## Task brief
Retype the ABC notation in the data below character for character, but omit the picture.

##### Entries #####

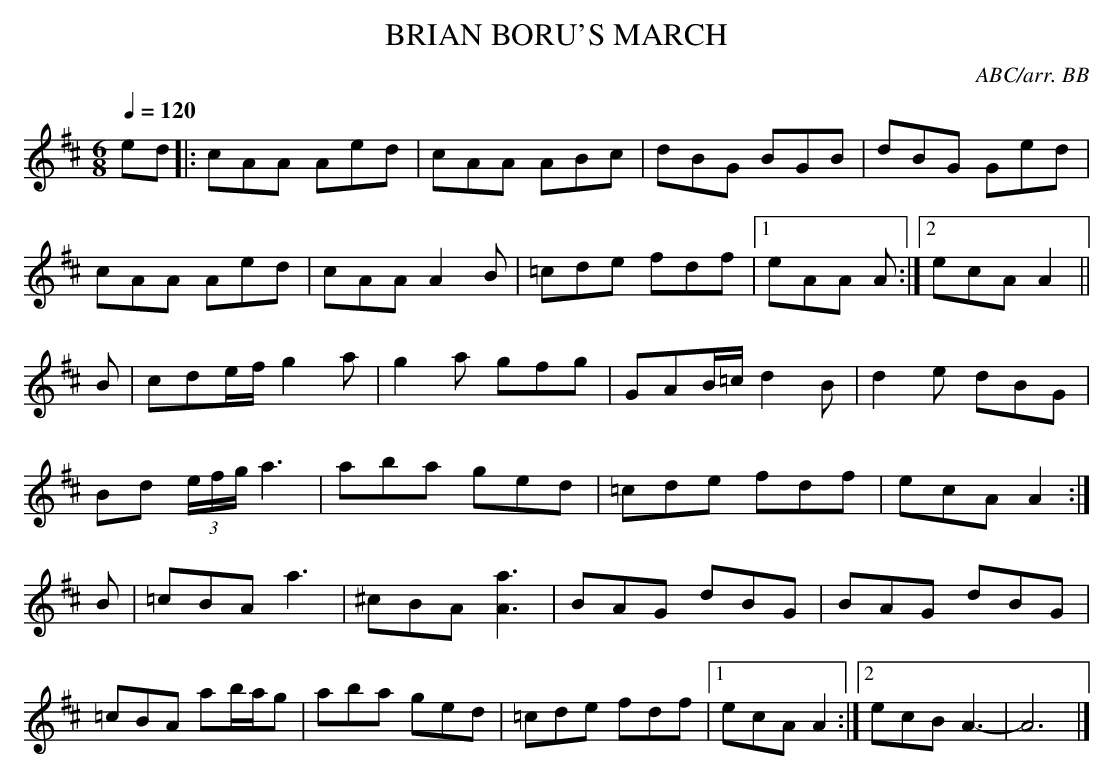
X:1
T:BRIAN BORU'S MARCH
C:ABC/arr. BB
Byrne Brothers.
Q:1/4=120
L:1/8
M:6/8
K:Amix
ed|: cAA Aed|cAA ABc|dBG BGB|dBG Ged|
cAA Aed|cAA A2B|=cde fdf|1 eAA A:|2 ecA A2||
B|cde/f/ g2a|g2a gfg|GAB/=c/ d2B|d2e dBG|
Bd (3e/f/g/ a3|aba ged|=cde fdf|ecA A2:|
B|=cBA a3|^cBA [A3a3]|BAG dBG|BAG dBG|
=cBA ab/a/g|aba ged|=cde fdf|1ecA A2:|2 ecB A3-|A6|]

#####

## Solution to this exercise
X:1
T:BRIAN BORU'S MARCH
C:ABC/arr. BB
Byrne Brothers.
Q:1/4=120
L:1/8
M:6/8
K:Amix
ed|: cAA Aed|cAA ABc|dBG BGB|dBG Ged|
cAA Aed|cAA A2B|=cde fdf|1 eAA A:|2 ecA A2||
B|cde/f/ g2a|g2a gfg|GAB/=c/ d2B|d2e dBG|
Bd (3e/f/g/ a3|aba ged|=cde fdf|ecA A2:|
B|=cBA a3|^cBA [A3a3]|BAG dBG|BAG dBG|
=cBA ab/a/g|aba ged|=cde fdf|1ecA A2:|2 ecB A3-|A6|]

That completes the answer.